Hi,
I have been recently very happily using the memray plugin for dask distributed (API — Dask.distributed 2024.7.1 documentation). The most important and crucial feature of this plugin, or better said of the underlying tool memray, is that it keeps track of memory allocated by native code. My application spends the vast majority of its runtime in C and C++ code, so any type of metrics gathered should be able to track the libraries used by the thin Python layer.
In this regard, I am now looking for an equivalent solution for performance profiling. I am aware of performance_report, but it is severly lacking in this aspect because it cannot keep track of native code run by the Dask worker (or at least I couldn’t find any option to enable this behaviour).

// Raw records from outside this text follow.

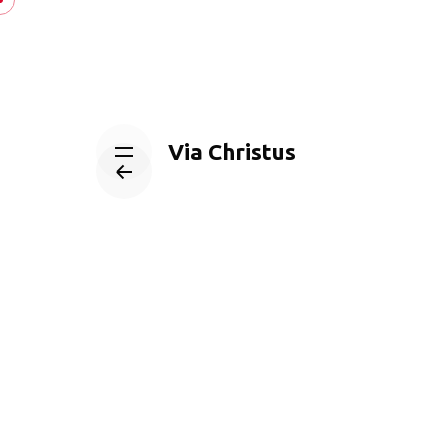
Skip
to
content
Via Christus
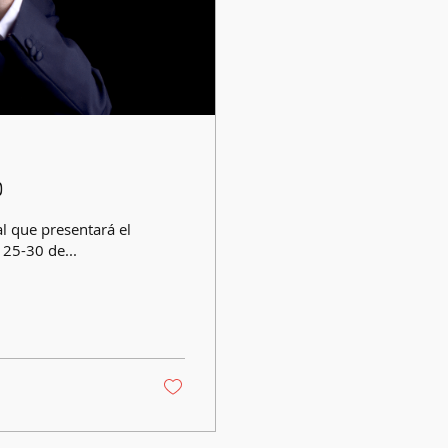
o
 el
 25-30 de...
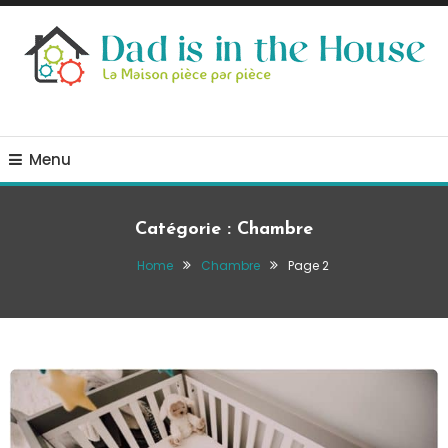
Skip
To
Content
La Maison, pièce par pièce
Dad is in the house
Menu
Catégorie :
Chambre
Home
Chambre
Page 2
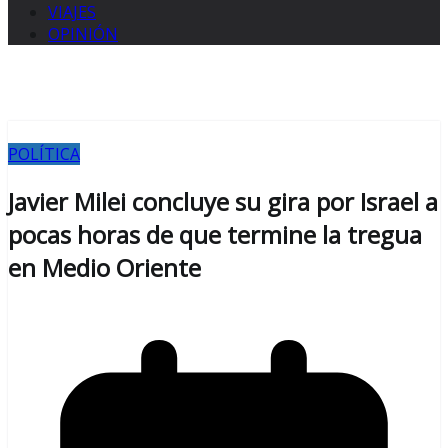
VIAJES
OPINIÓN
POLÍTICA
Javier Milei concluye su gira por Israel a
pocas horas de que termine la tregua
en Medio Oriente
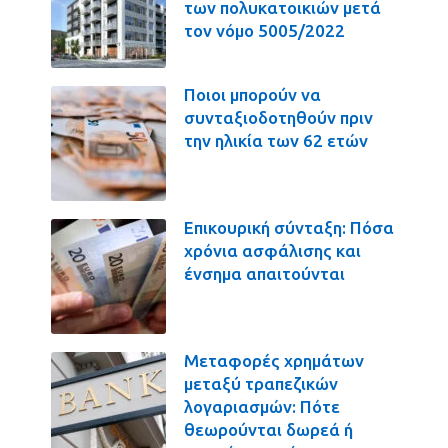
των πολυκατοικιών μετά
τον νόμο 5005/2022
Ποιοι μπορούν να
συνταξιοδοτηθούν πριν
την ηλικία των 62 ετών
Επικουρική σύνταξη: Πόσα
χρόνια ασφάλισης και
ένσημα απαιτούνται
Μεταφορές χρημάτων
μεταξύ τραπεζικών
λογαριασμών: Πότε
θεωρούνται δωρεά ή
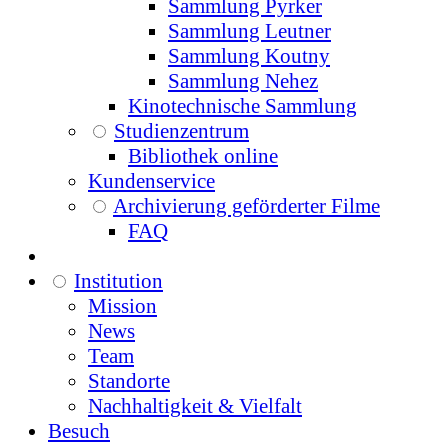
Sammlung Pyrker
Sammlung Leutner
Sammlung Koutny
Sammlung Nehez
Kinotechnische Sammlung
Studienzentrum
Bibliothek online
Kundenservice
Archivierung geförderter Filme
FAQ
Institution
Mission
News
Team
Standorte
Nachhaltigkeit & Vielfalt
Besuch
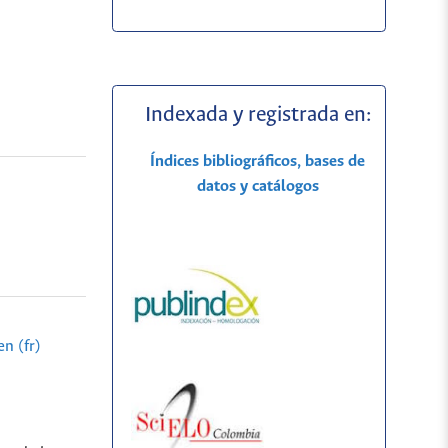
Indexada y registrada en:
Índices bibliográficos, bases de
datos y catálogos
n (fr)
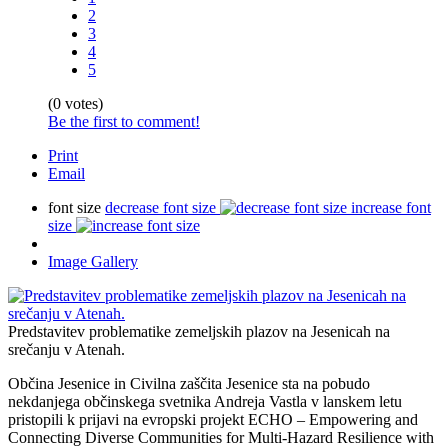
2
3
4
5
(0 votes)
Be the first to comment!
Print
Email
font size
decrease font size
increase font
size
Image Gallery
Predstavitev problematike zemeljskih plazov na Jesenicah na
srečanju v Atenah.
Občina Jesenice in Civilna zaščita Jesenice sta na pobudo
nekdanjega občinskega svetnika Andreja Vastla v lanskem letu
pristopili k prijavi na evropski projekt ECHO – Empowering and
Connecting Diverse Communities for Multi-Hazard Resilience with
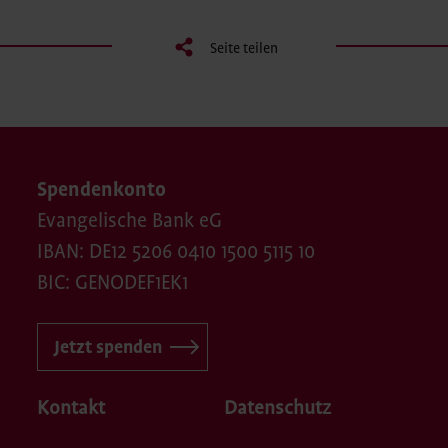
Seite teilen
Spendenkonto
Evangelische Bank eG
IBAN: DE12 5206 0410 1500 5115 10
BIC: GENODEF1EK1
Jetzt spenden
Kontakt
Datenschutz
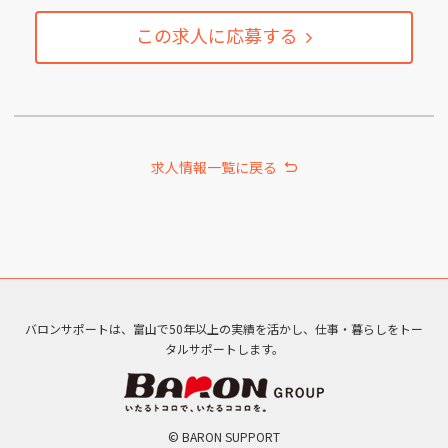
この求人に応募する
求人情報一覧に戻る
バロンサポートは、富山で50年以上の実績を活かし、仕事・暮らしをトー
タルサポートします。
© BARON SUPPORT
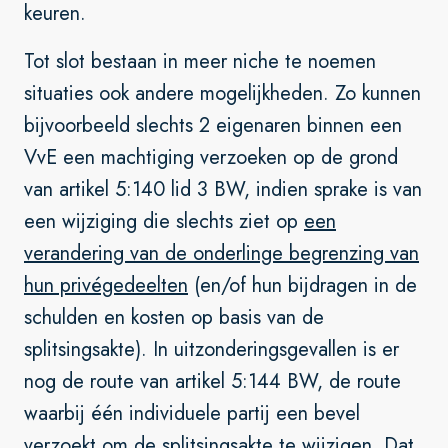
keuren.
Tot slot bestaan in meer niche te noemen
situaties ook andere mogelijkheden. Zo kunnen
bijvoorbeeld slechts 2 eigenaren binnen een
VvE een machtiging verzoeken op de grond
van artikel 5:140 lid 3 BW, indien sprake is van
een wijziging die slechts ziet op
een
verandering van de onderlinge begrenzing van
hun privégedeelten
(en/of hun bijdragen in de
schulden en kosten op basis van de
splitsingsakte). In uitzonderingsgevallen is er
nog de route van artikel 5:144 BW, de route
waarbij één individuele partij een bevel
verzoekt om de splitsingsakte te wijzigen. Dat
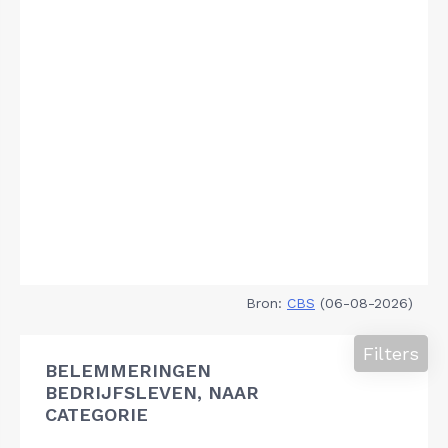
Bron:
CBS
(06-08-2026)
Filters
BELEMMERINGEN
BEDRIJFSLEVEN, NAAR
CATEGORIE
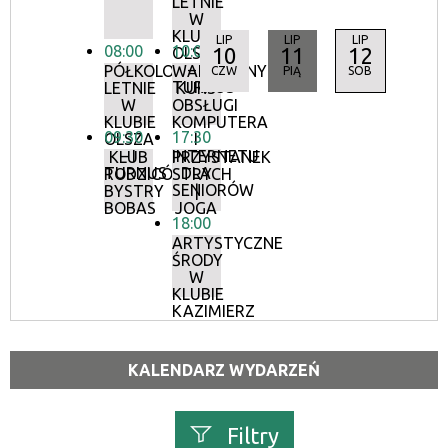
LETNIE
W
KLUBIE
LIP
LIP
LIP
08:00
10:00
10
11
12
OLSZA
– I
PÓŁKOLONIE
WAKACYJNY
CZW
PIĄ
SOB
TURNUS
LETNIE
KURS
W
OBSŁUGI
KLUBIE
KOMPUTERA
09:30
17:30
OLSZA
I
– I
INTERNETU
KLUB
PRZYSTANEK
TURNUS
DLA
RODZICÓW:
STRYCH
SENIORÓW
BYSTRY
|
BOBAS
JOGA
18:00
ARTYSTYCZNE
ŚRODY
W
KLUBIE
KAZIMIERZ
KALENDARZ WYDARZEŃ
Filtry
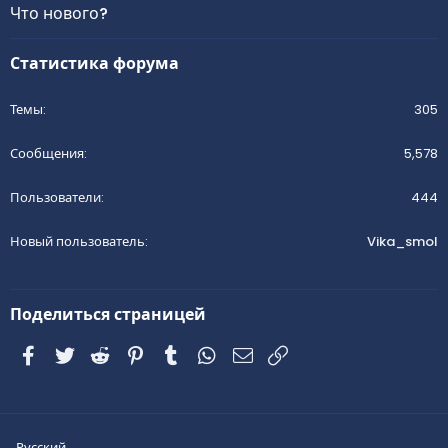
Что нового?
Статистика форума
Темы
305
Сообщения
5,578
Пользователи
444
Новый пользователь
Vika_smol
Поделиться страницей
Facebook
Twitter
Reddit
Pinterest
Tumblr
WhatsApp
Электронная почта
Ссылка
Русский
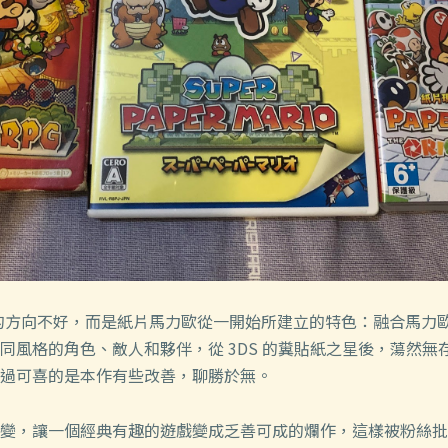
G 的方向不好，而是紙片馬力歐從一開始所建立的特色：融合馬力
同風格的角色、敵人和夥伴，從 3DS 的糞貼紙之星後，蕩然無
過可喜的是本作有些改善，聊勝於無。
變，讓一個經典有趣的遊戲變成乏善可成的爛作，這樣被粉絲批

So my question is: is there a way to have a nice report of runtime spent by a Dask worker running a mostly C and C++ application, such as the memory usage report given by the memray plugin?
Thanks!
Vincenzo
Hi @vpadulan,
I’m not yet familliar with the dask memray plugin, so I’m not sure I understand your question: why this plugin is not enough for what you want to do?
Dear @guillaumeeb ,
Thanks for your prompt reply!
The Dask memray plugin uses GitHub - bloomberg/memray: Memray is a memory profiler for Python to gather a memory profile of the application from all the workers. What I am looking for instead is a runtime profiling, i.e. what is given by the dask performance_report function. But that only covers Python code, whereas what I’m looking for is something akin to the output of perf
+ flamegraph
, i.e. what is also achieved via Python support for the Linux perf profiler — Python 3.12.4 documentation . But clearly I would need a Dask support for a plugin that automatically runs the profiling on the worker process and creates a flamegraph out of it.
Cheers,
Vincenzo
OK, not an expert here. I don’t think that exist, but you can look at memray implementation or GitHub - gjoseph92/dask-pyspy: Profile the dask distributed scheduler with py-spy and viztracer to see how it has been done, and maybe propose some tool?